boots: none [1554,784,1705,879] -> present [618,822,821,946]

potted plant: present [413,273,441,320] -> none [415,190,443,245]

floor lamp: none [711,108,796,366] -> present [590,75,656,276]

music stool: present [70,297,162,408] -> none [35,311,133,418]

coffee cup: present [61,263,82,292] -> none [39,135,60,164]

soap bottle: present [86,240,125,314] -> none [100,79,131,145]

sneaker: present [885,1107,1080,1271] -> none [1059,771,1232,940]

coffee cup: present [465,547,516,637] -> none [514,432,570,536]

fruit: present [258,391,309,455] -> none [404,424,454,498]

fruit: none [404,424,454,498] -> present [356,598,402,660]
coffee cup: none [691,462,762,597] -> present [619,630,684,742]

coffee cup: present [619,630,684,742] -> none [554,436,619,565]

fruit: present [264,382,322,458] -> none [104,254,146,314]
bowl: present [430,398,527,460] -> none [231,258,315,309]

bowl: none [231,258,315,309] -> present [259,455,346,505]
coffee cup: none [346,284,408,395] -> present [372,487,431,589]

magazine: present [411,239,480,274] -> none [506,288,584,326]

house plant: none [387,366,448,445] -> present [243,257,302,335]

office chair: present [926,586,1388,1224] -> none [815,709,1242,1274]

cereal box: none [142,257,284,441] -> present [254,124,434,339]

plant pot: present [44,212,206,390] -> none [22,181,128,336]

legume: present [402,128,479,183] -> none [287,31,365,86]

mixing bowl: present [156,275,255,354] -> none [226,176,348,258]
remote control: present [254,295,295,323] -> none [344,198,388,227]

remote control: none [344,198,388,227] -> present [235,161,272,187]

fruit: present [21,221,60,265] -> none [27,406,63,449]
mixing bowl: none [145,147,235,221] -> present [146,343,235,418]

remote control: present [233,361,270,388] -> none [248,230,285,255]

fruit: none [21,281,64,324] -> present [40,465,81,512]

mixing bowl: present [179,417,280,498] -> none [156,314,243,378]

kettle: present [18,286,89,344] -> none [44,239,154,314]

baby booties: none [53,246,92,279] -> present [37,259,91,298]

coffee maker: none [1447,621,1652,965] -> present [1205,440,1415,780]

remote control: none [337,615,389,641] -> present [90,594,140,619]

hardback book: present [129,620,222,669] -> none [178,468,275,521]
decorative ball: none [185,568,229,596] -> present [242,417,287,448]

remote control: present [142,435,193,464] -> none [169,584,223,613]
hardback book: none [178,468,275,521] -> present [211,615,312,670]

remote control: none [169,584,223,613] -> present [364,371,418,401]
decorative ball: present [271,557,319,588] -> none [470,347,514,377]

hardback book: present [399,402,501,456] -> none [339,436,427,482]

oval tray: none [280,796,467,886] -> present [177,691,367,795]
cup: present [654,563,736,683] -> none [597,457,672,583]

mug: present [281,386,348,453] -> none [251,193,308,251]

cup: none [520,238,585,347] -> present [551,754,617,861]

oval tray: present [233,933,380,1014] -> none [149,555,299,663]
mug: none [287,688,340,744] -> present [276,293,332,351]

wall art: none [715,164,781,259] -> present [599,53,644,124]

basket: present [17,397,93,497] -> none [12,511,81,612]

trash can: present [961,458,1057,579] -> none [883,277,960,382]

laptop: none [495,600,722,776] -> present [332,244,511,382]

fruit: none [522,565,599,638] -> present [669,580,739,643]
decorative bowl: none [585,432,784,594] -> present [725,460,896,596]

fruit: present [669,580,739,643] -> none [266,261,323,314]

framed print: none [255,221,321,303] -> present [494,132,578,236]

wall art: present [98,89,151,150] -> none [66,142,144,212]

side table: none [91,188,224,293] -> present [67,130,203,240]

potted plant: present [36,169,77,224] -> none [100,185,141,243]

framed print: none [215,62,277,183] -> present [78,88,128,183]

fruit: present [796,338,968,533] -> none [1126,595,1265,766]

> _DESCRIPTION OF THE TASK_
Across all the records above, how many lines hold the word "potted"? Answer with only that number.

> _SOLUTION TO THIS TASK_
2